Il cavo orale, (sostantivo qui quanto mai appropriato, trattandosi di struttura anatomica svuotata del suo prezioso contenuto) è per noi una landa priva di riferimenti immediatamente visibili, tuttavia ben custoditi nella memoria del paziente.

Ed è nella memoria del paziente che rintracciamo indizi marginali ma importantissimi: come una sss sibilata appena più del dovuto, bussola fonetica nel deserto anatomico: una volta templum panis et verbi e giunta magnificato da una luminosa chiostra di denti. La soluzione adottata, dopo una diligente analisi, nulla introduce di arbitrario o fantasioso ma la devota ricostruzione di un ordine già turbato dalla durezza del vivere e dalla pinza facile. Cominciamo con la descrizione di un caso clinico, dal momento che anticipa la complessa problematica di costruire un apparato masticatorio partendo da zero.

Era venuto nello studio un anziano paziente che aveva perso quasi tutti i denti. L’alimentazione papposa a cui era costretto gli lasciava sulla lingua una cotenna verdastra e ben aderente. Si trattava di un utilizzo vicariante della lingua: schiacciare e mescolare polpette e purè contro il palato.

Compensava la mancanza di denti trasferendo sulla lingua quelle coordinazioni simboliche, meccaniche e affettive che lo riallacciavano ai primi mesi di vita, quando succhiava il latte dalla mammella schiacciando il capezzolo tra lingua e palato. Il recupero della saliva in esubero avveniva con un rapido quanto disinvolto risucchio agli angoli della bocca che si riverberava a ritroso in un sibilo slabbrato accentuato dalle guance flosce.

Mancando la fitta palizzata di denti non poteva arginare altrimenti le bave. I valli in cera con cui si studia l’estetica, la fonetica e la dimensione verticale del paziente rispettano regole geometriche molto precise. Inseriti in bocca e apportate le modifiche necessarie sulla cera, i valli debbono essere ogni volta riallineati al piano di Camper. Un lavoro manuale estremamente delicato che richiama la geometria delle risaie del vercellese, in cui le piantine di riso, a mazzetti, vengono distribuite per tutto il campo perfettamente livellato e ricoperto con poche dita d’acqua, bene prezioso e non illimitato, che non si vuole ristagni in eccesso in un angolo più declive lasciando asciutto quello opposto.

Per livellare i campi l’agricoltore usa oggi sofisticati sistemi satellitari connessi al trattore, mentre il dentista per livellare la cera in linea col paino di Camper e col segmento interpupillare usa ancora la spatola scaldata sul Bunsen e la forchetta di Fox.

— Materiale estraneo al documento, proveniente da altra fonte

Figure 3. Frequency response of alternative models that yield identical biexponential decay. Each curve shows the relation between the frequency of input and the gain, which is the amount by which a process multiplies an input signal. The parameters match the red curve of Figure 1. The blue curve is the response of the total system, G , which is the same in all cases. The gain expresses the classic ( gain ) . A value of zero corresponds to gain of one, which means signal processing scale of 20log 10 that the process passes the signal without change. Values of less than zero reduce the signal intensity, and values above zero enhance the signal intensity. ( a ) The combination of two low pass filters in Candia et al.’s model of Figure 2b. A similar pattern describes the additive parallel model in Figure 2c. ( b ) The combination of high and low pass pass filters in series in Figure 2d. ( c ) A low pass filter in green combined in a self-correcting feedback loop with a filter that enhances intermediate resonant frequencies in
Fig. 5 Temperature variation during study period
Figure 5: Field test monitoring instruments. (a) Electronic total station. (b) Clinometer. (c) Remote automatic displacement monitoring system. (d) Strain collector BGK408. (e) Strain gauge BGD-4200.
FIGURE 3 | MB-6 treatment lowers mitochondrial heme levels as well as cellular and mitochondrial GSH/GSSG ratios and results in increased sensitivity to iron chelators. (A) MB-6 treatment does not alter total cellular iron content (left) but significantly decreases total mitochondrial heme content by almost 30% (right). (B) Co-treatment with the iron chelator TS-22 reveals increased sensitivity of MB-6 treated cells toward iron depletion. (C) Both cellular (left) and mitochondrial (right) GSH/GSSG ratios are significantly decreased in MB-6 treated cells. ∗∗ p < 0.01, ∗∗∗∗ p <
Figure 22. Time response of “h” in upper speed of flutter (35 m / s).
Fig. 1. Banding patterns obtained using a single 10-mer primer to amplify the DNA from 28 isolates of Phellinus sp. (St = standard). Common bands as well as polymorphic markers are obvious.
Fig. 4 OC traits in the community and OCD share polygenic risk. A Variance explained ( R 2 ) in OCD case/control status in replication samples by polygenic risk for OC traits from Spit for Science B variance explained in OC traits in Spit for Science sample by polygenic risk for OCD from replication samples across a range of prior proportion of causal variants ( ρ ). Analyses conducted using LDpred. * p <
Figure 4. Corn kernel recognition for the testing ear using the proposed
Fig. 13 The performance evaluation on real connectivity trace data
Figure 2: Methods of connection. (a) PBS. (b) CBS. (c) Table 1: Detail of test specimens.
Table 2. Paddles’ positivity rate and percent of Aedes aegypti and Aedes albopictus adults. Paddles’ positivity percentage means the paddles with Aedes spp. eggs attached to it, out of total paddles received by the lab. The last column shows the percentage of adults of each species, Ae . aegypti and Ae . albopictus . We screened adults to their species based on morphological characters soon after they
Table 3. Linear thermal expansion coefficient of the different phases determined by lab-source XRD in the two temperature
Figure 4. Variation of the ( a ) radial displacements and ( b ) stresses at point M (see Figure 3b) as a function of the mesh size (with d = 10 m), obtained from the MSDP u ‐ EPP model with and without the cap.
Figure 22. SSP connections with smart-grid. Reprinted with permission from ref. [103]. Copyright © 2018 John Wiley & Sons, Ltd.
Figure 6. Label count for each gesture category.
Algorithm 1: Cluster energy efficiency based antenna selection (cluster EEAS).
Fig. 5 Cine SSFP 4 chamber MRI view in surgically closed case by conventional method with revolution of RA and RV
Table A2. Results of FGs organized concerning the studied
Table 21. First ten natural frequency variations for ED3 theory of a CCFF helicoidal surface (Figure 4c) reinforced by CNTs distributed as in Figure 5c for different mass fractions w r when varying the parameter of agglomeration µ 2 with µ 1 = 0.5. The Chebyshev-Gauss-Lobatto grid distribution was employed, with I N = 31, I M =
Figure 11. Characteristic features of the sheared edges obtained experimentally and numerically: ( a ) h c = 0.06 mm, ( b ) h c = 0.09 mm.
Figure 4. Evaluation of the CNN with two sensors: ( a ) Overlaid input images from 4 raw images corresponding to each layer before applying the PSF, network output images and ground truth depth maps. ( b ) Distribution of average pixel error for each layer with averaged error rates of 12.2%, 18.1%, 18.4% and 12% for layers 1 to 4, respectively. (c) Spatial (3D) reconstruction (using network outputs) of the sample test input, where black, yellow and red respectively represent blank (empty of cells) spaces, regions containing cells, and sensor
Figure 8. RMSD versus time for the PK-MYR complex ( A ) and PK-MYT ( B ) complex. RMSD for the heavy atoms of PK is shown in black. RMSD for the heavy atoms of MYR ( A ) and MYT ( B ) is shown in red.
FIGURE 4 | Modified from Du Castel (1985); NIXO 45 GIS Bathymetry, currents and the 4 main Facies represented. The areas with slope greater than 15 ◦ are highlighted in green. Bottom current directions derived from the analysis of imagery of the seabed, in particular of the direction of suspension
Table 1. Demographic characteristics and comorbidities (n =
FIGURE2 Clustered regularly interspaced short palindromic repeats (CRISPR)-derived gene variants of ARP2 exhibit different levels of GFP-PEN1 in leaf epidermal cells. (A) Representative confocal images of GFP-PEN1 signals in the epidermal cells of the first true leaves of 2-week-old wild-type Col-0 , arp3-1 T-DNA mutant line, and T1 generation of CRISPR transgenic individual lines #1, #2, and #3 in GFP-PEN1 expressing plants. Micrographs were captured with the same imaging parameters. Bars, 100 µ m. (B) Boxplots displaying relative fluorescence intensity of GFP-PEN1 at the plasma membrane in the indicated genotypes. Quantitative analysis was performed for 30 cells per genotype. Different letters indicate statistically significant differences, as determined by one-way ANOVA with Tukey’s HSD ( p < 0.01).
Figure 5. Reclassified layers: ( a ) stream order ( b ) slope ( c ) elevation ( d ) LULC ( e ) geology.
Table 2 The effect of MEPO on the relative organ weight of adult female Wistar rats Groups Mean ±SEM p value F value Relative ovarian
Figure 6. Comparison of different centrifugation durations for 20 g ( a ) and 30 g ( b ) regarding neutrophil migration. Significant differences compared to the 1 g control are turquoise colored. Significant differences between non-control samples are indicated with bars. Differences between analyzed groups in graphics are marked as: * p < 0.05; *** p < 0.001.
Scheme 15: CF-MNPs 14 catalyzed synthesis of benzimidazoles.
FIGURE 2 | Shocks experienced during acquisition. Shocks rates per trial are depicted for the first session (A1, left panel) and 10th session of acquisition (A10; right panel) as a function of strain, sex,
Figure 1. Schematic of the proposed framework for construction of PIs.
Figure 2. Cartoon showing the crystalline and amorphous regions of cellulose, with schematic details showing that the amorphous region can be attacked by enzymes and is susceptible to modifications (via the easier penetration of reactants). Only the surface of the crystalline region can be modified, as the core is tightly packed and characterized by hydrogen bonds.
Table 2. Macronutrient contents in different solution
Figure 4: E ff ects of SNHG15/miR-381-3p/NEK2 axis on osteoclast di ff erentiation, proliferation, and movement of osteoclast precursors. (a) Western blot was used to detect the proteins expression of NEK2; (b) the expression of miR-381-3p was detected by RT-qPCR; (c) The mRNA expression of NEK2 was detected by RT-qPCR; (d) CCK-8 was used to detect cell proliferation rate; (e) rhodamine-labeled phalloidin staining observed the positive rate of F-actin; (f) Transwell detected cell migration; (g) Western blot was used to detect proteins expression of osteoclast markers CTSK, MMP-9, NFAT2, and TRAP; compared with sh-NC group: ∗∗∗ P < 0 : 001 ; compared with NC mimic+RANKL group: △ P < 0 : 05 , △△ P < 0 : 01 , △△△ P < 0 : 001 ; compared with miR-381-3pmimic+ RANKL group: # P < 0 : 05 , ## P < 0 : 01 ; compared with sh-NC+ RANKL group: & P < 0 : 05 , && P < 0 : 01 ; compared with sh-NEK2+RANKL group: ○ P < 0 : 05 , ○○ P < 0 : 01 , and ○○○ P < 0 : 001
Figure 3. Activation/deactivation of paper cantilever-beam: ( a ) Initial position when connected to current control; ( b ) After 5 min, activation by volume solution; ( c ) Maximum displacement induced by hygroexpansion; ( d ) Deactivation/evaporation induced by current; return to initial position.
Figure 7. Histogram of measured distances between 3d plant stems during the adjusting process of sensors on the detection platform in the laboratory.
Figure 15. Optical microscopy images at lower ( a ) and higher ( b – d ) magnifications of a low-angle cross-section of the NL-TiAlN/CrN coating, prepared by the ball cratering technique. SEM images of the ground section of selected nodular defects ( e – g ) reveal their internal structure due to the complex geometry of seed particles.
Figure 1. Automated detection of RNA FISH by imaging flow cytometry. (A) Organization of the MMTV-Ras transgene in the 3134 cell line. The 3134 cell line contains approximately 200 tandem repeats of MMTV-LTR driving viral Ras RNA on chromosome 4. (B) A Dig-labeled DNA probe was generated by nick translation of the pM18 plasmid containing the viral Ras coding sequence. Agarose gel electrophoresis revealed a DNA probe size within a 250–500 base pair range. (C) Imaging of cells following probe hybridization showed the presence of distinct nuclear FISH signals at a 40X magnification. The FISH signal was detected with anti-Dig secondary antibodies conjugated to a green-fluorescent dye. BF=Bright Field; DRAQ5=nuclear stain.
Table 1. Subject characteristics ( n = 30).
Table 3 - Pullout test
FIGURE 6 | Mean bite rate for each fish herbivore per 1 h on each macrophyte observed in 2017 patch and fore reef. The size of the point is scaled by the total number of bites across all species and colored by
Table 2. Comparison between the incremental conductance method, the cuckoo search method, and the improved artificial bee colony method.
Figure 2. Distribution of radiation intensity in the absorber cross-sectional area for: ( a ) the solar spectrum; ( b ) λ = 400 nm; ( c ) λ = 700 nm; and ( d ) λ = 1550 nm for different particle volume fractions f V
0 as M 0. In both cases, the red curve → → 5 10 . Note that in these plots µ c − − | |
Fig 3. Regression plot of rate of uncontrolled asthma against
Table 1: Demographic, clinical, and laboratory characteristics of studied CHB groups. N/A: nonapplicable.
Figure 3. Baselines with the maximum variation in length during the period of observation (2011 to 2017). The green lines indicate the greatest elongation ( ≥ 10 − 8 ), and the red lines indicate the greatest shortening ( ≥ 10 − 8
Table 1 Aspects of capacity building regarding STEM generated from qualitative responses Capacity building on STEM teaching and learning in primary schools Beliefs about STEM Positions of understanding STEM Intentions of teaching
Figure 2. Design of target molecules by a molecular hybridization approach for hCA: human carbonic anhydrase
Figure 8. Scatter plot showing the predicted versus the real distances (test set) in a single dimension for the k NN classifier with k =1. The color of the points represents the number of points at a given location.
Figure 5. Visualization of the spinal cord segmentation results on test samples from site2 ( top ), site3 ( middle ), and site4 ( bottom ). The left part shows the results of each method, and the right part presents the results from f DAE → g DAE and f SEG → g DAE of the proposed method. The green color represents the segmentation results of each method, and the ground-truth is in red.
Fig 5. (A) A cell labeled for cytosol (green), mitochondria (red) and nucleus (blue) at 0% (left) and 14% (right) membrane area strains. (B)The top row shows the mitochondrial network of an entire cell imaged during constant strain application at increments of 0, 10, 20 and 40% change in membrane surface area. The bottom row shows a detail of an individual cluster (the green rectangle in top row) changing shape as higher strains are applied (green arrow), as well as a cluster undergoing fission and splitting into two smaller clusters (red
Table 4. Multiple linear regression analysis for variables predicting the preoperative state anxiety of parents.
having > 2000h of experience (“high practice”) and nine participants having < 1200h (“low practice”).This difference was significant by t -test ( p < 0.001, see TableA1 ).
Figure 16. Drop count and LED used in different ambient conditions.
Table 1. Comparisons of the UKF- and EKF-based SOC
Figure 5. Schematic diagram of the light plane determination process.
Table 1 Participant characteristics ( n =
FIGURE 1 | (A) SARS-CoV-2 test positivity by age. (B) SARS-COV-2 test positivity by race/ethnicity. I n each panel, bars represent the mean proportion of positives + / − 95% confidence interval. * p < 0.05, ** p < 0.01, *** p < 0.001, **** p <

Ci vogliono sedute dedicate, per interrogare, come un archeologo davanti ad antiche rovine, la memoria dello spazio masticatorio, registrata e stratificata a vari livelli: muscolare, propriocettivo, scheletrico e nervoso. Se ben studiata e guidata la mandibola va nella giusta posizione. Così come avviene serrando i denti, quando presenti, ma non essendo questo il caso del paziente edentulo, la ricerca richiede un complesso scavo archeologico.

Lo sterro grossolano si fa col badile, ossia accompagnando il paziente nell’esecuzione di alcuni movimenti. Quindi scopetta e paletta per togliere il terriccio e portare in superficie gli strati via, via affioranti. Questo richiede un udito fine per cogliere piccole differenze di suono quando si provano i denti e si invita il paziente a pronunciare alcune parole. Se facendogli dire “Missisipi” i denti battono, bisogna rivedere l’intera composizione. Con piccoli aggiustamenti si raggiunge infine una qualche armonia fonetica e di movimento che sono i presupposti di una adeguata funzione masticatoria.